Well, it is currently -5° outside my door right now; shall we do a little empirical research and settle the question? I have candles, I have a lighter, what do you want me to do now?

::stuyguy’s heart pounds wildly as he clicks open this thread. After reading the posts in a panic, he is overcome by anxious dread and screams, “OH NO. NOT AGAIN! WILL THE BEAST NOT DIE?!?!”::

Okay, enough with the drama. It’s just that about 2 years ago I got enmeshed in a tusslefilled thread about whether heat was REALLY a necessary ingredient to combustion.

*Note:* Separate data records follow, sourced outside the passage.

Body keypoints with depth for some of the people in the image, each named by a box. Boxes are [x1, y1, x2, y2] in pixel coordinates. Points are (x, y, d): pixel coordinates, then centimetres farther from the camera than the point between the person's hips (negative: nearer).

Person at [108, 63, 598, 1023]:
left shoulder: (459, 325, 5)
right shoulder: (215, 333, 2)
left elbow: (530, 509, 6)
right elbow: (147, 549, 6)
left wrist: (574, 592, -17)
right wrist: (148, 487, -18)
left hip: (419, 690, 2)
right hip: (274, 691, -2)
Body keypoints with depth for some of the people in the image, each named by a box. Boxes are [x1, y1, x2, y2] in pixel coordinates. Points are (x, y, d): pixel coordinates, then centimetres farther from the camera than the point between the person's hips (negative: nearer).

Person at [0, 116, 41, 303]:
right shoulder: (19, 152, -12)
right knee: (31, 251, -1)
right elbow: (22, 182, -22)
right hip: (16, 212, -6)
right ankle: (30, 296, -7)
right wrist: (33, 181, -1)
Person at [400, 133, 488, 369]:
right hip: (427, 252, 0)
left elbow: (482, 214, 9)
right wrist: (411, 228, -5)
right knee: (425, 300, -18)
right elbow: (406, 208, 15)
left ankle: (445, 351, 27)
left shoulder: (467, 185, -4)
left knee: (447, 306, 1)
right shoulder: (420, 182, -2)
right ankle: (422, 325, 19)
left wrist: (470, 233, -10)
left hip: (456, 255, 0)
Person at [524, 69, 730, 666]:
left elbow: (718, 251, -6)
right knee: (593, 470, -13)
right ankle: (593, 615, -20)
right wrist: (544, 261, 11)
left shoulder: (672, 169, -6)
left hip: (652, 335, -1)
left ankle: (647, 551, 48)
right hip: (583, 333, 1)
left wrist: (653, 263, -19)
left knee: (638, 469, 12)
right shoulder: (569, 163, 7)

My contention was that anything that was hot enough to burn was hot enough to keep burning.

I made a reasonable argument (among many) that the old fireman’s explanation that he adds water to a fire to cool it – and therefore kill – was hogwash. What he is doing is turning fuel (say, rags) into non-fuel (say, wet rags).

Anyway, the arguments and counter-arguments raged back and forth for a week or so – basically me vs. 99.9% of the population of Dopertown.

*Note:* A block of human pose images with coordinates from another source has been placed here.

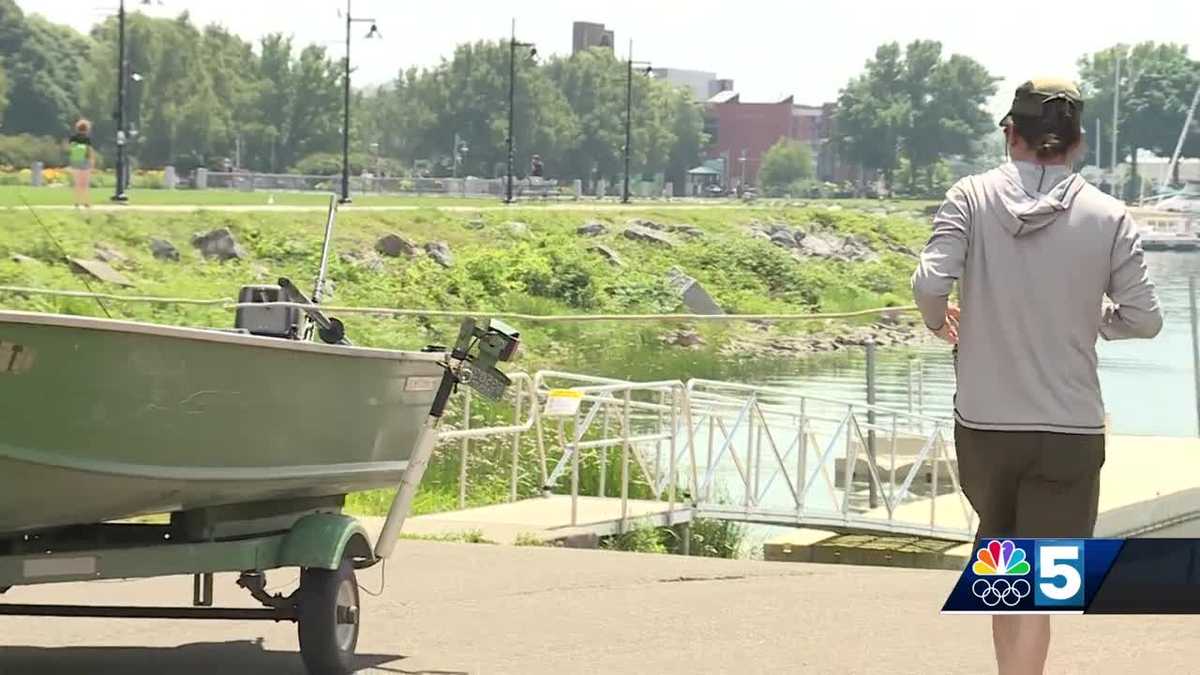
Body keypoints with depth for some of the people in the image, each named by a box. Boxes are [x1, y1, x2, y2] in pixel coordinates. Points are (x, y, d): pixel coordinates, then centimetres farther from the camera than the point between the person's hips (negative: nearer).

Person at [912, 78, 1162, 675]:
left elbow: (930, 282, -17)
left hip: (984, 423, 2)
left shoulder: (971, 198, -4)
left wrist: (938, 321, 5)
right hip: (1069, 430, -2)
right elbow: (1144, 319, -4)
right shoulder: (1108, 217, -4)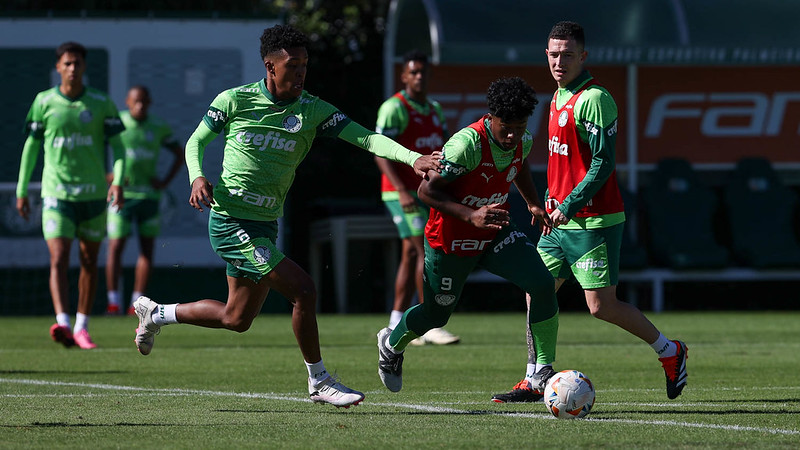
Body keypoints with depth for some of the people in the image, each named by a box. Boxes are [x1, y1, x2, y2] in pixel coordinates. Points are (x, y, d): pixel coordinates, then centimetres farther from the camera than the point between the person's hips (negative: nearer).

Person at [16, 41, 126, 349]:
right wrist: (22, 190, 10)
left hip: (93, 194, 2)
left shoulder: (101, 103, 2)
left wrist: (118, 181, -12)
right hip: (56, 193, -2)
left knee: (89, 262, 8)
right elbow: (31, 147, 10)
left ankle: (82, 327, 19)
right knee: (58, 259, -16)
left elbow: (117, 146, 5)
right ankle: (63, 324, -28)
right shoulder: (44, 102, 2)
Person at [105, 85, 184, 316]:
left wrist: (165, 181, 3)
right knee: (115, 247, -9)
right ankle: (113, 302, -4)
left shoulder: (159, 128, 3)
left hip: (149, 195, 2)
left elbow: (180, 154, 16)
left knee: (147, 249, -1)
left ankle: (137, 302, 3)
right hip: (122, 193, -2)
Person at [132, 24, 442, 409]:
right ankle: (319, 382, -4)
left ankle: (156, 313, 39)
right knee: (302, 289, -18)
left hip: (264, 227, 6)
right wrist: (197, 177, -14)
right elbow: (196, 141, 6)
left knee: (237, 319, 17)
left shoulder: (312, 110, -1)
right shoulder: (234, 100, -7)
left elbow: (365, 138, -11)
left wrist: (413, 158, -26)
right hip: (230, 221, -6)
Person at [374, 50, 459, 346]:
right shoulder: (394, 108, -9)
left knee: (411, 254, 7)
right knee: (427, 251, -15)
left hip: (427, 192, 8)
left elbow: (444, 151, 21)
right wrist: (402, 191, -25)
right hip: (403, 193, -8)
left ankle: (396, 326, 11)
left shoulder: (434, 109, 16)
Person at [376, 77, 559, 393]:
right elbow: (427, 190, -25)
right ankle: (392, 345, 48)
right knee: (434, 315, 13)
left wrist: (533, 203, 7)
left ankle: (543, 374, -10)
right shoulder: (467, 145, -31)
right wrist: (471, 215, -35)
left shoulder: (522, 141, -8)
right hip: (451, 242, -5)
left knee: (542, 285, -18)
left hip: (496, 235, 5)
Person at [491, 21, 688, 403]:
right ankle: (533, 383, 9)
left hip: (592, 223, -9)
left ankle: (670, 353, 12)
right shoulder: (559, 97, 13)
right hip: (561, 220, 9)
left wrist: (570, 205, -21)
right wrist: (551, 199, 16)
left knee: (601, 307, -5)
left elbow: (603, 163, -20)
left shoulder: (593, 99, -16)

IIRC, long after the dust settled, someone pulled out an old science parlor trick to prove that, yes, combustion needs heat to burn – the one where you boil water in a paper cup over an open flame and the paper does not burn. Of all the suggested “proofs” that was the one I could not dismiss.

If you want to check out the thread, do a search for “smurf” and “flame.” (Yes “smurf.” Don’t ask.) I’d post a link myself, but this thread is painful enough for me.

OK, so I didn’t shout. I did say no.

A couple web searches say that it reached nearly -130 F at Vostok. I’m sure it would depend upon the candle, if there were candles that wouldn’t stay lit in such temperatures.

But if that’s all you want, I have some candles that don’t stay lit, at room temperature. My wife calls 'em nails, but we keep 'em around just in case of natural disaster.

A friend told me it was so cold the flame of the candle froze and they couldn’t put it out. They had to actually heat it so they could put it out.

I don’t know if I should believe him though.

“smurf and flame”. Right. The “how small can a fire be?” thread.